North Macedonian Prime Minister Zoran Zaev announced his resignation after his party, the Social Democratic Union of Macedonia (SDSM), suffered a heavy defeat in the country’s municipal elections on Sunday. “I take responsibility for the outcome of the elections and therefore am resigning as prime minister and SDSM president,” Zaev said.
The country’s main opposition party, the right-wing VMRO-DPMNE, won 42 of the country’s 80 municipalities, including its capital Skopje. Having garnered 77 seats in 2017, this weekend the SDSM won only 16.

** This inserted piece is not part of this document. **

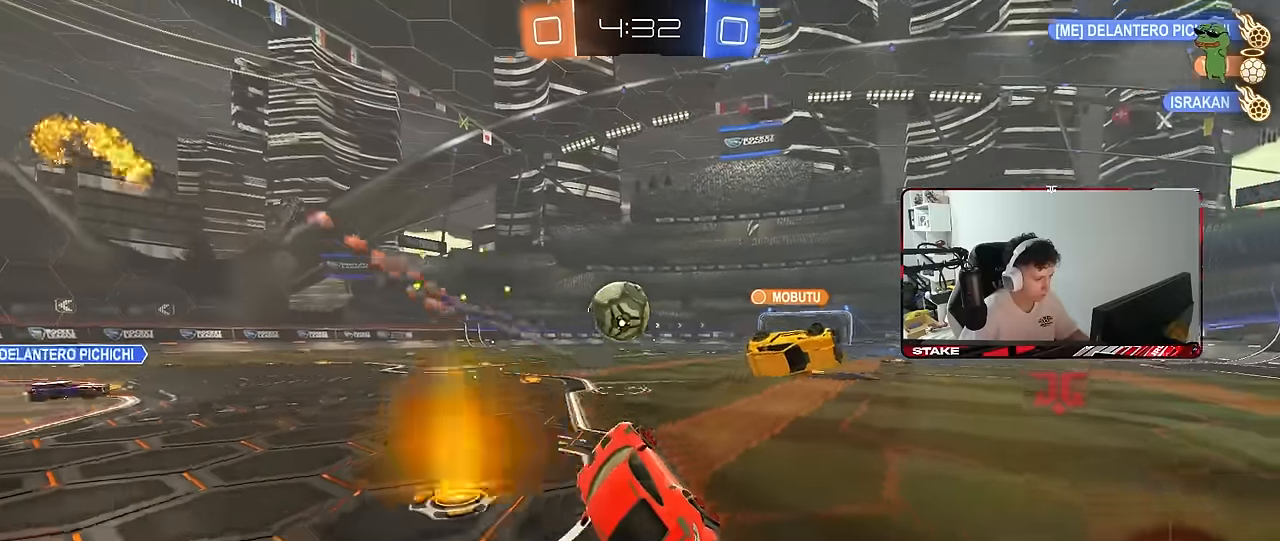
{"keys": ["w"], "mouse": [], "mouse_move": "up-right", "events": [[33, "shift", "up"], [267, "d", "up"]]}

Zaev was viewed as a rare moderate in contemporary Western Balkan politics, Deutsche Welle comments. After wresting power from the controversial VMRO-DPMNE prime minister Nikola Gruevski, Zaev managed to solve the long-standing dispute with Greece by changing the name of the country to North Macedonia in 2018, then negotiated NATO membership the following year. However vetoes from France and Bulgaria blocked the opening of chapters towards EU accession, which contributed to his party’s rout in this weekend’s municipal elections.
The SDSM and its junior coalition partner DUI – the country’s largest ethnic Albanian party – hold a slim majority in the parliament. However the opposition are already pushing for an early election. “The governing party has lost its legitimacy,” VMRO-DPMNE leader Hristijan Mickoski said, arguing that “the best way forward is via early elections.”
North Macedonia’s next prime minister will inherit numerous crises, most notably the country’s dire COVID situation and the fallout from Europe’s energy crisis, which has led to talk of possible electricity restrictions in the West Balkan country this winter.